Stored items
========================

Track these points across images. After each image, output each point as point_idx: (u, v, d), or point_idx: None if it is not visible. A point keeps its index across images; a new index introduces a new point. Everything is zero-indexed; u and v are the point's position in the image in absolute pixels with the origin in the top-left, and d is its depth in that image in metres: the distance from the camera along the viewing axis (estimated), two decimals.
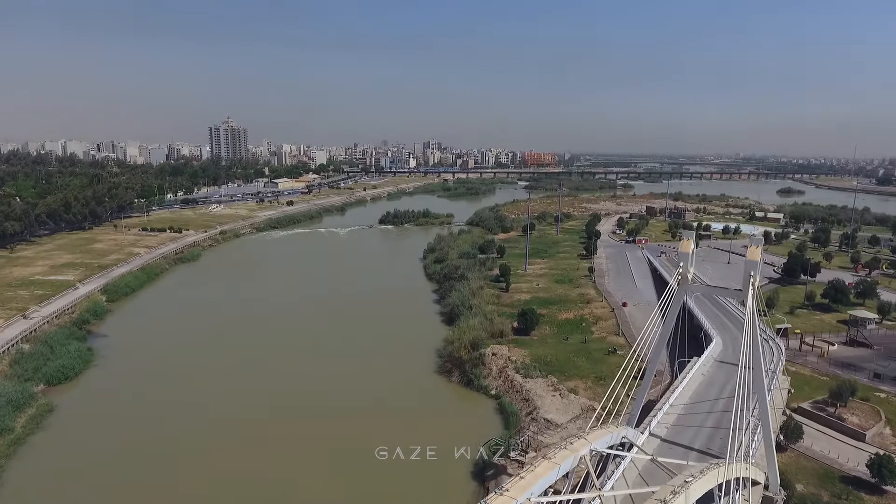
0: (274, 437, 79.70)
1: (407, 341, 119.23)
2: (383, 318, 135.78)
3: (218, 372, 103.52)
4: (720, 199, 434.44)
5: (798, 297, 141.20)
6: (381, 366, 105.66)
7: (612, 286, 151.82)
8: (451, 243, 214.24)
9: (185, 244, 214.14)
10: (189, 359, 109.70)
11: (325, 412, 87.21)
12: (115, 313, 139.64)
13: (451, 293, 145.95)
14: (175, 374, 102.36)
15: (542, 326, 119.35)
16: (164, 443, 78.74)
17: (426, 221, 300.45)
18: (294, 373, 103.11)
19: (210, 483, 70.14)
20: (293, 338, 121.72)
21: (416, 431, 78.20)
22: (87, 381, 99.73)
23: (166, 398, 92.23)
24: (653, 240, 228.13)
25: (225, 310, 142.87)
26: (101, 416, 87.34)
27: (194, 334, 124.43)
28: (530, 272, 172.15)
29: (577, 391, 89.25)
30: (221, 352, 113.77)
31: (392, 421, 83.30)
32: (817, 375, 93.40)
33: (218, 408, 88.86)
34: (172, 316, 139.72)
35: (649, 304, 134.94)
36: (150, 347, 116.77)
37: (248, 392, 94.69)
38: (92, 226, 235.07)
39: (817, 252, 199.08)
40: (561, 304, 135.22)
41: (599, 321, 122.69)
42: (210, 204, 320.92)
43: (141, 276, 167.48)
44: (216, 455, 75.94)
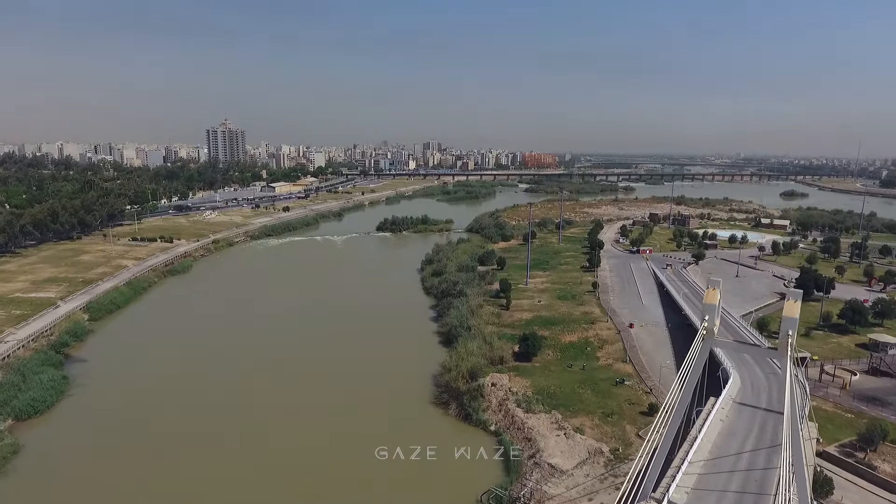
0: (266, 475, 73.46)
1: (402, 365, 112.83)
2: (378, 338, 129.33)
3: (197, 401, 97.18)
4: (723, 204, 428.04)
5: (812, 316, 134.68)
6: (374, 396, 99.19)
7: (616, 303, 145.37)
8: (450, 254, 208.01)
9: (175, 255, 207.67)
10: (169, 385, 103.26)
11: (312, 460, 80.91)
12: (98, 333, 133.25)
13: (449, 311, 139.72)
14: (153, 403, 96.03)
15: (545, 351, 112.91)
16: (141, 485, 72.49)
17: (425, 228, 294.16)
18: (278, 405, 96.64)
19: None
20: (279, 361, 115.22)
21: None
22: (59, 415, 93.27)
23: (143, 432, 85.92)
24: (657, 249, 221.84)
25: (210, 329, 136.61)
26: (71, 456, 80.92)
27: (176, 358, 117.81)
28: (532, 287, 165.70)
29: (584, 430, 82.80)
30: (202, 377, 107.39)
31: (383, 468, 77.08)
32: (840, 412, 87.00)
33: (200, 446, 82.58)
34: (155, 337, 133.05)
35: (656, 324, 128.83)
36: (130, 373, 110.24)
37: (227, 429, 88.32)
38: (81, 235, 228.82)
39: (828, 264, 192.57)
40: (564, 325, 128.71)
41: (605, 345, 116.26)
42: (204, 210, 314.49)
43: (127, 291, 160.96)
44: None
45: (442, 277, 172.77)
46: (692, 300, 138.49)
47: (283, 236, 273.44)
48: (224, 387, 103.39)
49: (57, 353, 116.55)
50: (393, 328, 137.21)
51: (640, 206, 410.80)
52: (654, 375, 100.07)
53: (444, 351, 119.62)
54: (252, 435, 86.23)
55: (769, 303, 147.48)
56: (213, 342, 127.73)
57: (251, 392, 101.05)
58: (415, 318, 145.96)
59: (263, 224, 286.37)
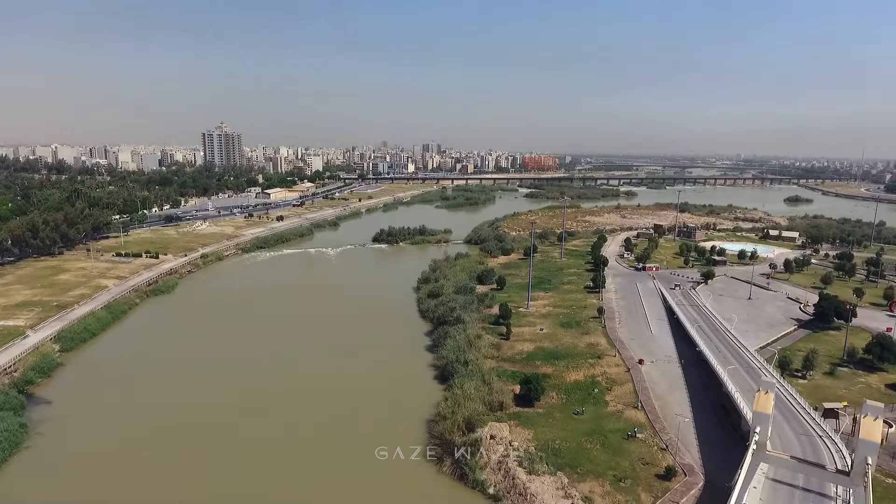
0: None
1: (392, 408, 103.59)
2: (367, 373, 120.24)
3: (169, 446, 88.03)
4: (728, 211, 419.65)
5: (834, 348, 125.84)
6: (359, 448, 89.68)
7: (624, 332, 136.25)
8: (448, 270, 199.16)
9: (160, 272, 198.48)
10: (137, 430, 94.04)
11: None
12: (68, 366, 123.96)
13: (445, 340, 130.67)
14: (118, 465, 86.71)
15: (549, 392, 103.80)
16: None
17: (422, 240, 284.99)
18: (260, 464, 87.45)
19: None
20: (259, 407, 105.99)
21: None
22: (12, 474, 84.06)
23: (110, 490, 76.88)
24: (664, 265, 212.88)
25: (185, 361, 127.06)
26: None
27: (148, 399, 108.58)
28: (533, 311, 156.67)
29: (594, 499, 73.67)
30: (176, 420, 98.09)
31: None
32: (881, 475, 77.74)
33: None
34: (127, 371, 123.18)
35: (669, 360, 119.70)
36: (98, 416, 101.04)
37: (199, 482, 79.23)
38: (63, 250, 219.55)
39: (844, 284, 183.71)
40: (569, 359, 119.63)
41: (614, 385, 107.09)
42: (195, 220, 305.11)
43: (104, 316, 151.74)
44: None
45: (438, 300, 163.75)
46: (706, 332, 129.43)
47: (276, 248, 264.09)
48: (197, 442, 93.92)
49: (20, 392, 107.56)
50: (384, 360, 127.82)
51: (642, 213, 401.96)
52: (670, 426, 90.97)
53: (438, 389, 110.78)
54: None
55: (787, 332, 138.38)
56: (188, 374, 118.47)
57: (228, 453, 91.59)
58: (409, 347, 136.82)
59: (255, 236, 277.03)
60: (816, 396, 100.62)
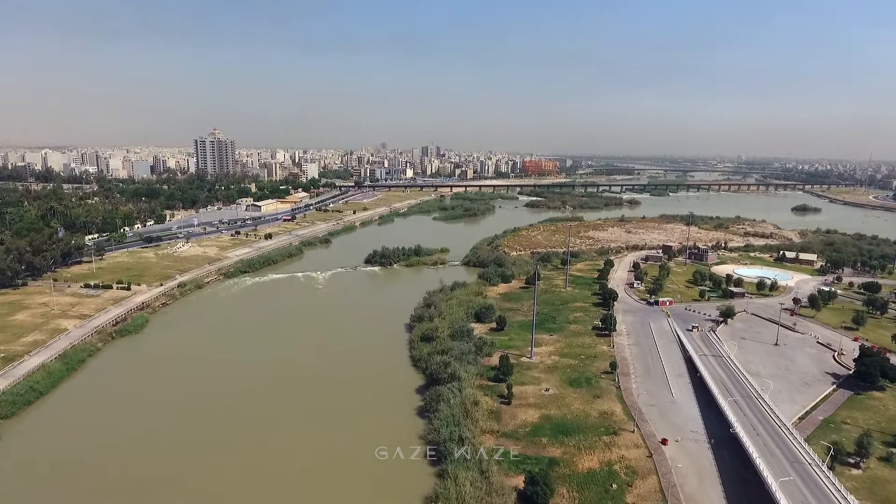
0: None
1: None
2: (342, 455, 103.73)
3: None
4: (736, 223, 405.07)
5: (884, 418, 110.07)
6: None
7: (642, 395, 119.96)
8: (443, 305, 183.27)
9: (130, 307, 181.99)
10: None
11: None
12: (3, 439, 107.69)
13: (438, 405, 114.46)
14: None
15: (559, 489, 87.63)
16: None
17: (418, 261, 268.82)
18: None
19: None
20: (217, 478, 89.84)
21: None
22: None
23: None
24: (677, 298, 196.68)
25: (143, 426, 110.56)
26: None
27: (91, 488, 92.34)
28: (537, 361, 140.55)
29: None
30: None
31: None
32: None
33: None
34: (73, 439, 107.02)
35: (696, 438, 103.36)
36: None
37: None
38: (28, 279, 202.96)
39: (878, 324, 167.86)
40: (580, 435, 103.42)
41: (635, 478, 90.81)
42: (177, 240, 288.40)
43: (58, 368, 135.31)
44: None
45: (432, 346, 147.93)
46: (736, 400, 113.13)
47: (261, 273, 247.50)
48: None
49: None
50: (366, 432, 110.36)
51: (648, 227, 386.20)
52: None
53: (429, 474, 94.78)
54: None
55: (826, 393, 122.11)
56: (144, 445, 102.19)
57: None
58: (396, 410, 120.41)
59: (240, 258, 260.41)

========================

■ Aim of the exercise ■
Hand back the data above exactly, leaving out all pictures.

■ Worked solution ■
Track these points across images. After each image, output each point as point_idx: (u, v, d), or point_idx: None if it is not visible. A point keeps its index across images; a new index introduces a new point. Everything is zero-indexed; u and v are the point's position in the image in absolute pixels with the origin in the top-left, and d is its depth in that image in metres: the distance from the camera along the viewing axis (estimated), two decimals.
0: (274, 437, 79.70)
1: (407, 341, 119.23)
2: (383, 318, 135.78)
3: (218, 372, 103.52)
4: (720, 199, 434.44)
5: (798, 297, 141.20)
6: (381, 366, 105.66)
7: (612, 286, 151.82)
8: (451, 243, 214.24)
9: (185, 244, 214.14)
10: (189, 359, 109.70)
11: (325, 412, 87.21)
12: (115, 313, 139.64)
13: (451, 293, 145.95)
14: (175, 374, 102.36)
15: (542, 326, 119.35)
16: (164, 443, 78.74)
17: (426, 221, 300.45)
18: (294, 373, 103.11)
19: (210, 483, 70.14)
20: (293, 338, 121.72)
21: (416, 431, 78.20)
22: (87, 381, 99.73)
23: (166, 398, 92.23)
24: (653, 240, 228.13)
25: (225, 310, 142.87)
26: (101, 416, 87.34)
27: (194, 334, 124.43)
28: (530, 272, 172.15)
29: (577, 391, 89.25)
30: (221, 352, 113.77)
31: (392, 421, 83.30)
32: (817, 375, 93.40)
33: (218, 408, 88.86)
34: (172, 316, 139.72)
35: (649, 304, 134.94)
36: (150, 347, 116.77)
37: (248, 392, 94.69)
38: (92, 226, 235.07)
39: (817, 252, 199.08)
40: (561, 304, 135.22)
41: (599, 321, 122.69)
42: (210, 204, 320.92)
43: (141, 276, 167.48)
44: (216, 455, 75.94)
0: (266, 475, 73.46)
1: (402, 365, 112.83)
2: (378, 338, 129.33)
3: (197, 401, 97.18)
4: (723, 204, 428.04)
5: (812, 316, 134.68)
6: (374, 396, 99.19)
7: (616, 303, 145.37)
8: (450, 254, 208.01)
9: (175, 255, 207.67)
10: (169, 385, 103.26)
11: (312, 460, 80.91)
12: (98, 333, 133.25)
13: (449, 311, 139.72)
14: (153, 403, 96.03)
15: (545, 351, 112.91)
16: (141, 485, 72.49)
17: (425, 228, 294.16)
18: (278, 405, 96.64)
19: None
20: (279, 361, 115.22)
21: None
22: (59, 415, 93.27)
23: (143, 432, 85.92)
24: (657, 249, 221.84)
25: (210, 329, 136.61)
26: (71, 456, 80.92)
27: (176, 358, 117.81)
28: (532, 287, 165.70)
29: (584, 430, 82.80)
30: (202, 377, 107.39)
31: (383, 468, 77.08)
32: (840, 412, 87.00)
33: (200, 446, 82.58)
34: (155, 337, 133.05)
35: (656, 324, 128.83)
36: (130, 373, 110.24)
37: (227, 429, 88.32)
38: (81, 235, 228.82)
39: (828, 264, 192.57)
40: (564, 325, 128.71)
41: (605, 345, 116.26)
42: (204, 210, 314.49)
43: (127, 291, 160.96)
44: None
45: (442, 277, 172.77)
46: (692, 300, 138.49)
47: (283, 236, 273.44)
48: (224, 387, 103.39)
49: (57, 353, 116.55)
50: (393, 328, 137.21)
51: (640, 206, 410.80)
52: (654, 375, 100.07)
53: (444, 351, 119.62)
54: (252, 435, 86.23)
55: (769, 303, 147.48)
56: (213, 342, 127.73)
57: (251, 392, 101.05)
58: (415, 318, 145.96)
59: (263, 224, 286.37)
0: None
1: (392, 408, 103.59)
2: (367, 373, 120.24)
3: (169, 446, 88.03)
4: (728, 211, 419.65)
5: (834, 348, 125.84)
6: (359, 448, 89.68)
7: (624, 332, 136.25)
8: (448, 270, 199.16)
9: (160, 272, 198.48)
10: (137, 430, 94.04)
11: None
12: (68, 366, 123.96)
13: (445, 340, 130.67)
14: (118, 465, 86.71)
15: (549, 392, 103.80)
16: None
17: (422, 240, 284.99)
18: (260, 464, 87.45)
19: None
20: (259, 407, 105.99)
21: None
22: (12, 474, 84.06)
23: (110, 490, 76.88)
24: (664, 265, 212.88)
25: (185, 361, 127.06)
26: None
27: (148, 399, 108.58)
28: (533, 311, 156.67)
29: (594, 499, 73.67)
30: (176, 420, 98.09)
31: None
32: (881, 475, 77.74)
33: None
34: (127, 371, 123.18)
35: (669, 360, 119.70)
36: (98, 416, 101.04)
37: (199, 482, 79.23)
38: (63, 250, 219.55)
39: (844, 284, 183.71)
40: (569, 359, 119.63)
41: (614, 385, 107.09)
42: (195, 220, 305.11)
43: (104, 316, 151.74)
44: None
45: (438, 300, 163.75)
46: (706, 332, 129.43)
47: (276, 248, 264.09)
48: (197, 442, 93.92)
49: (20, 392, 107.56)
50: (384, 360, 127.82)
51: (642, 213, 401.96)
52: (670, 426, 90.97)
53: (438, 389, 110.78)
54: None
55: (787, 332, 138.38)
56: (188, 374, 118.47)
57: (228, 453, 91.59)
58: (409, 347, 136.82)
59: (255, 236, 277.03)
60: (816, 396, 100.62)
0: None
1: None
2: (342, 455, 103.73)
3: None
4: (736, 223, 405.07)
5: (884, 418, 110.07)
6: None
7: (642, 395, 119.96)
8: (443, 305, 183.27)
9: (130, 307, 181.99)
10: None
11: None
12: (3, 439, 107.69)
13: (438, 405, 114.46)
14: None
15: (559, 489, 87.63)
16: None
17: (418, 261, 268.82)
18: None
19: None
20: (217, 478, 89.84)
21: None
22: None
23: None
24: (677, 298, 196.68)
25: (143, 426, 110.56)
26: None
27: (91, 488, 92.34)
28: (537, 361, 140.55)
29: None
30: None
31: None
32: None
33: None
34: (73, 439, 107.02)
35: (696, 438, 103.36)
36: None
37: None
38: (28, 279, 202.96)
39: (878, 324, 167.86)
40: (580, 435, 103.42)
41: (635, 478, 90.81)
42: (177, 240, 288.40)
43: (58, 368, 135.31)
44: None
45: (432, 346, 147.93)
46: (736, 400, 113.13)
47: (261, 273, 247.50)
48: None
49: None
50: (366, 432, 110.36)
51: (648, 227, 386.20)
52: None
53: (429, 474, 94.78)
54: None
55: (826, 393, 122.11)
56: (144, 445, 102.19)
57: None
58: (396, 410, 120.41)
59: (240, 258, 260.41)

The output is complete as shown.